Archive: Gil Thorp

Post Content

Gil Thorp, 10/19/21

Much as I make fun of Gil Thorp, I do think it puts in slightly more of an effort at keeping up with trends young people might be into than you’d expect for a long running soap opera strip. And sure, sometimes it results in strips where the Milford principal sternly intones that “sexting” is a hot new craze that’s been in Time and Newsweek, but in general our dumb teens do some recognizable dumb teen things. And that means that strip also takes account of the ways those dumb teen things evolve over time! For instance, back in 2009 when the strip did a YouTube storyline, it was about teen boys uploading videos of wacky plays and going viral, whereas 2021’s YouTube storyline is about teen boys getting redpilled into some weird scammy bullshit. Looking forward to the playdowns getting thrown into chaos when the kids all become obsessed with the idea that the Federal Reserve is run by “lizard men.”

Hi and Lois, 10/19/21

What really sells this to me how bummed out Hi looks by the reception to his dinner. “But … I made overboiled buttery noodles! Kids love this crap!”

Mary Worth, 10/19/21

How is Wilbur’s date with Carol going? Well, he starts this portion of the conversation with “As a someone with a column in a newspaper that nobody reads, I sometimes go to cities I don’t live in!” and yet manages to get even more insufferable after that.

• WORK REQUIRED:
Reproduce the portion of the comic strip commentary that runs from "How is Wilbur’s" up to and including "insufferable after that.".

[Dataset entries]
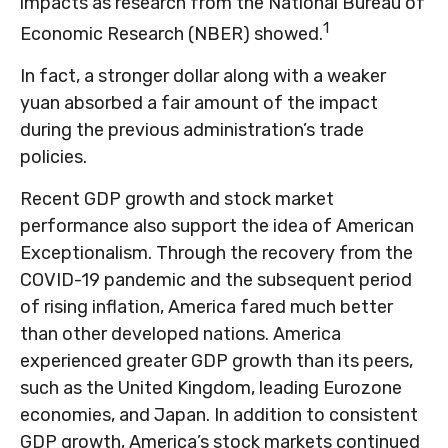
impacts as research from the National Bureau of
1
Economic Research (NBER) showed.
In fact, a stronger dollar along with a weaker
yuan absorbed a fair amount of the impact
during the previous administration’s trade
policies.
Recent GDP growth and stock market
performance also support the idea of American
Exceptionalism. Through the recovery from the
COVID-19 pandemic and the subsequent period
of rising inflation, America fared much better
than other developed nations. America
experienced greater GDP growth than its peers,
such as the United Kingdom, leading Eurozone
economies, and Japan. In addition to consistent
GDP growth, America’s stock markets continued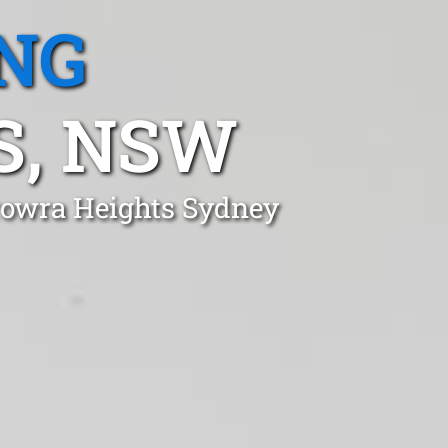
NG
S, NSW
erowra Heights Sydney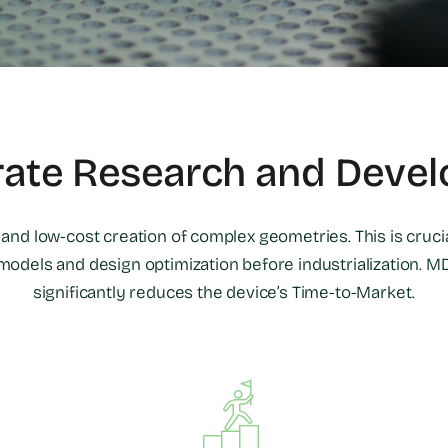
rate Research and Deve
d and low-cost creation of complex geometries. This is crucia
models and design optimization before industrialization. MD
significantly reduces the device’s Time-to-Market.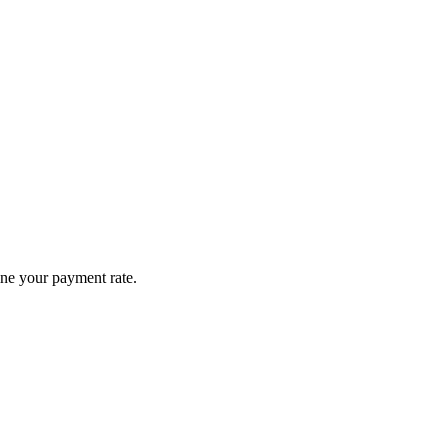
ine your payment rate.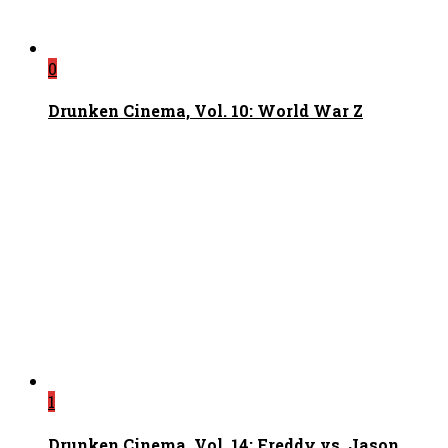
0
Drunken Cinema, Vol. 10: World War Z
1
Drunken Cinema, Vol. 14: Freddy vs. Jason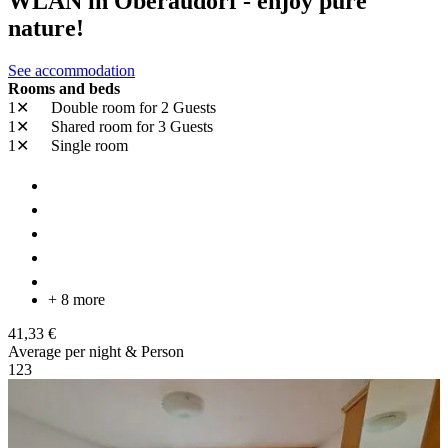
WLAN in Oberaudorf - enjoy pure
nature!
See accommodation
Rooms and beds
1✕
Double room
for 2 Guests
1✕
Shared room
for 3 Guests
1✕
Single room
+ 8 more
41,33 €
Average per night & Person
1
2
3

• RESULT:
How is Wilbur’s date with Carol going? Well, he starts this portion of the conversation with “As a someone with a column in a newspaper that nobody reads, I sometimes go to cities I don’t live in!” and yet manages to get even more insufferable after that.